──────── DATASET RECORDS ────────

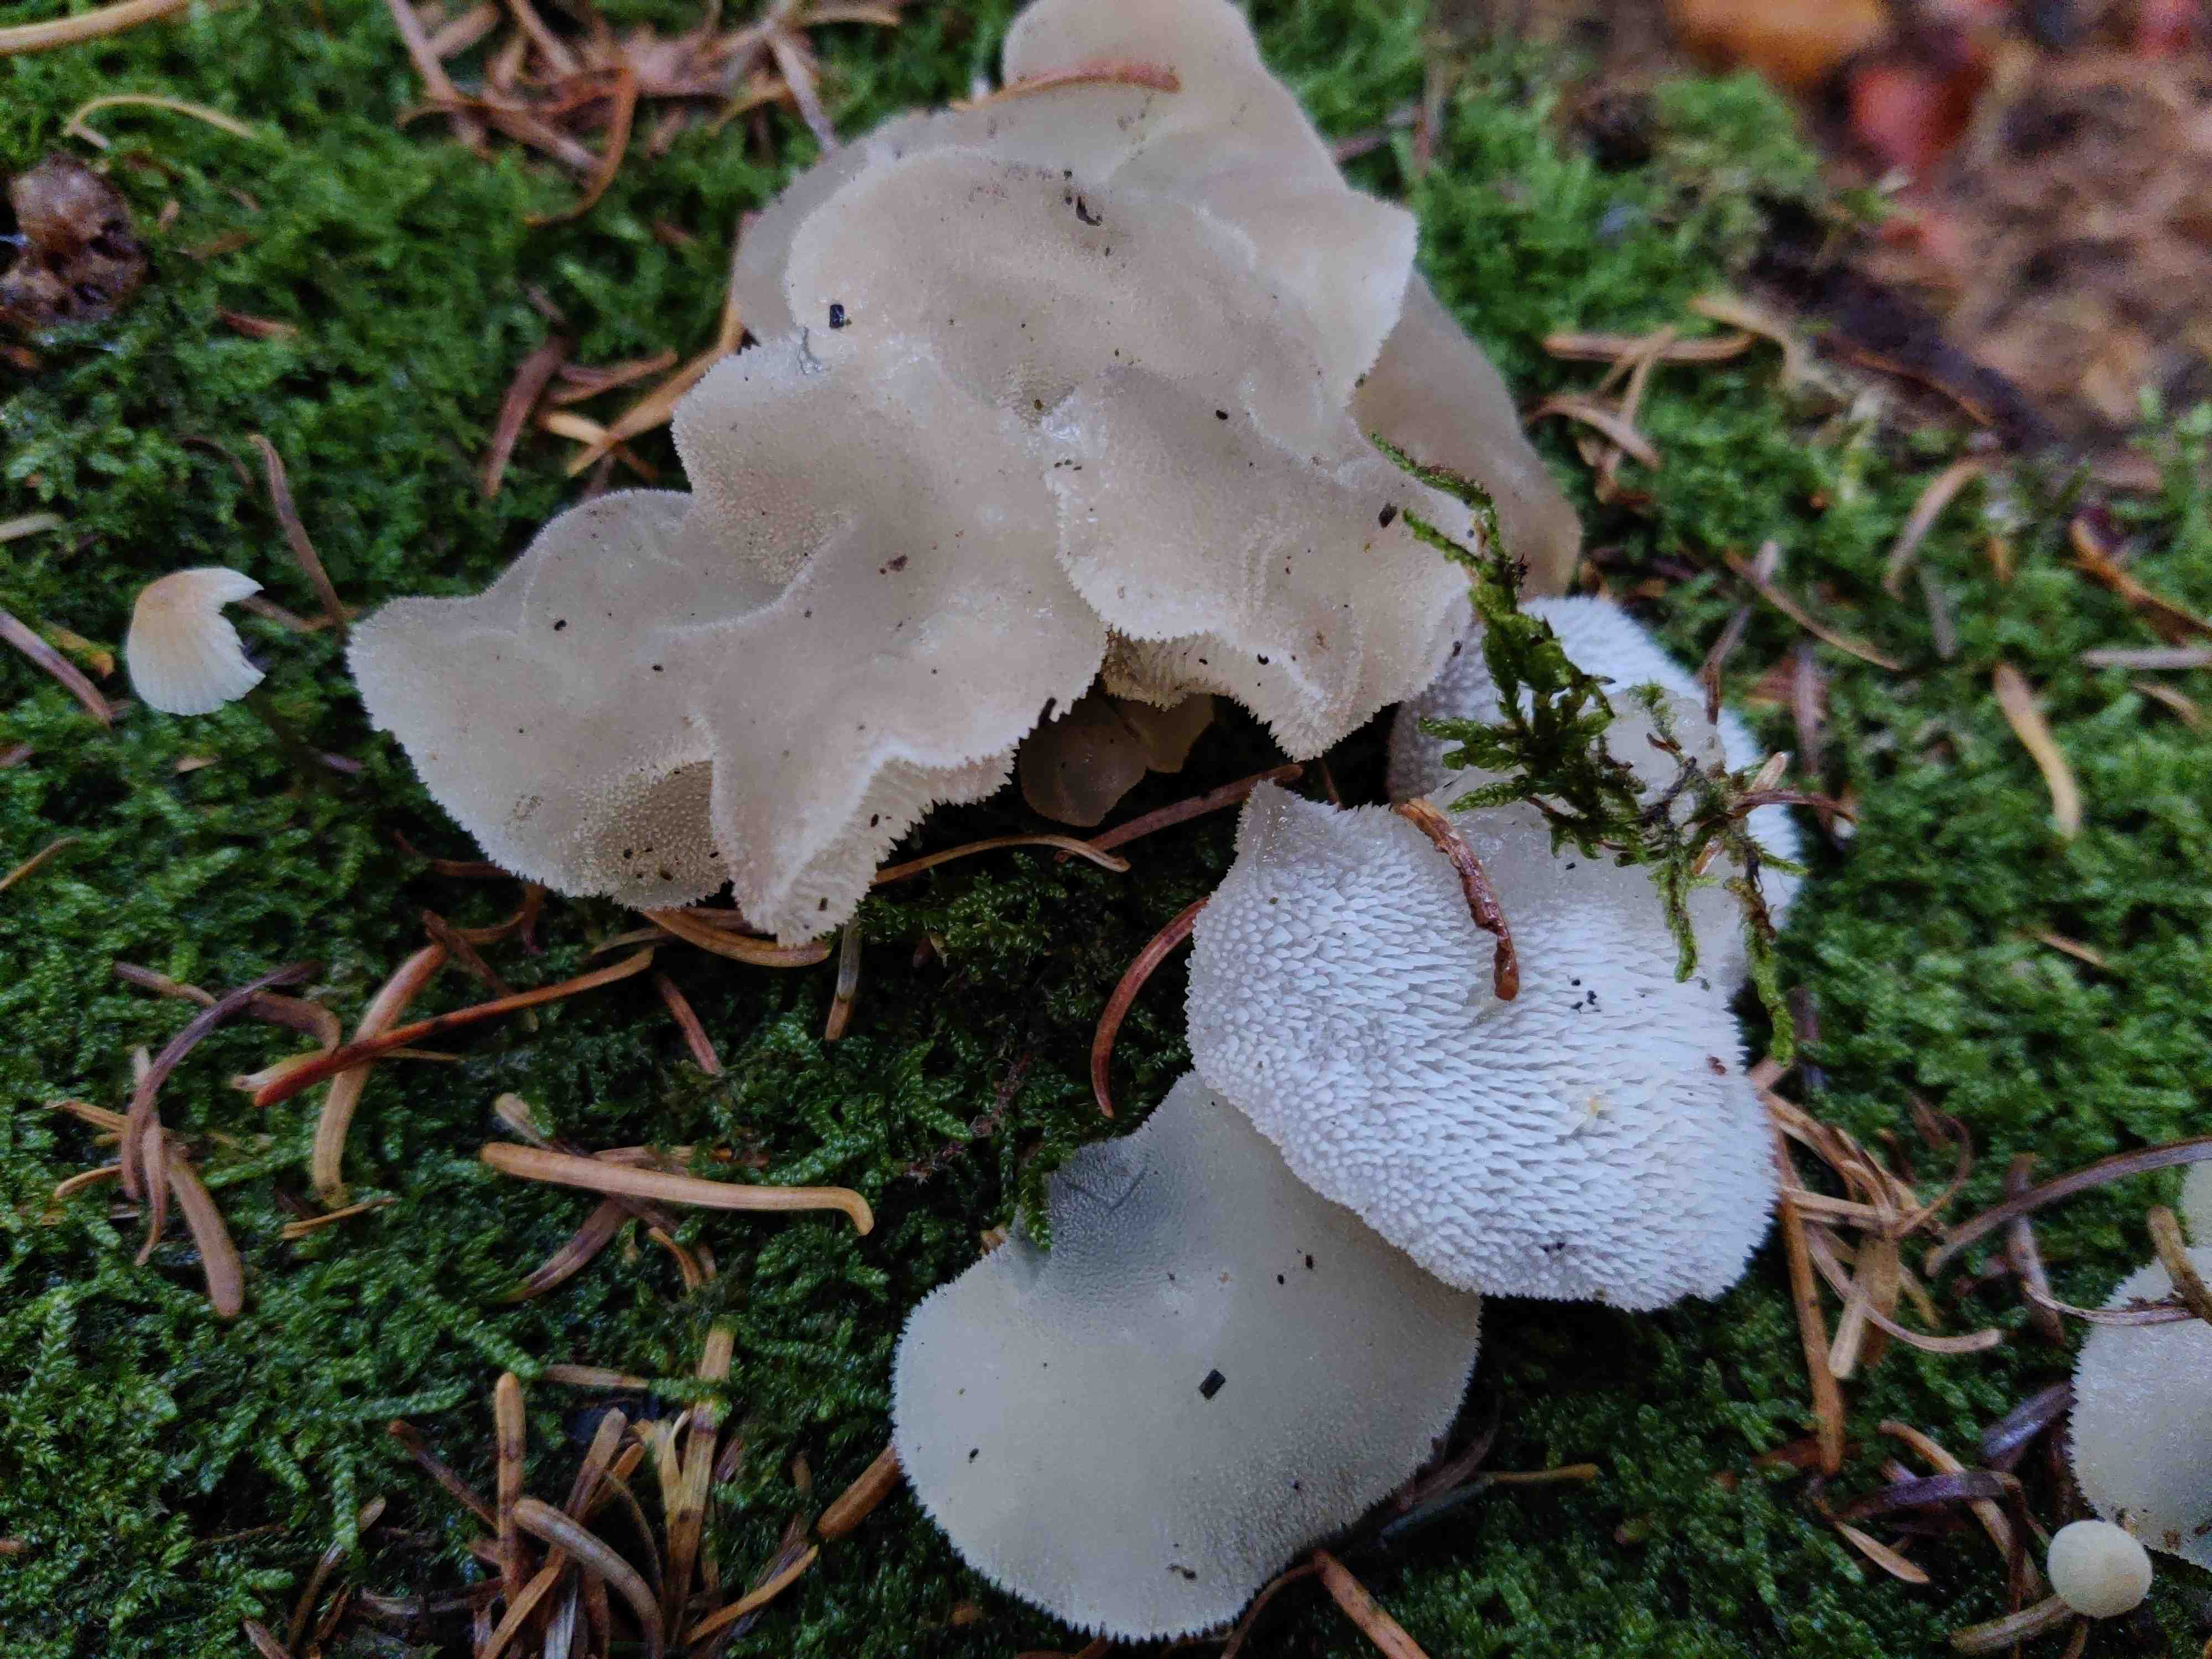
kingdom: Fungi
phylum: Basidiomycota
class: Agaricomycetes
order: Auriculariales
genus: Pseudohydnum
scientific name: Pseudohydnum gelatinosum
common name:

────────

EXERCISE OBJECTIVE:
Rewrite the data above with "common name" changed to "everyday name" and everything else kept the same. Omit the pictures.

OUTPUT BELOW:
kingdom: Fungi
phylum: Basidiomycota
class: Agaricomycetes
order: Auriculariales
genus: Pseudohydnum
scientific name: Pseudohydnum gelatinosum
everyday name:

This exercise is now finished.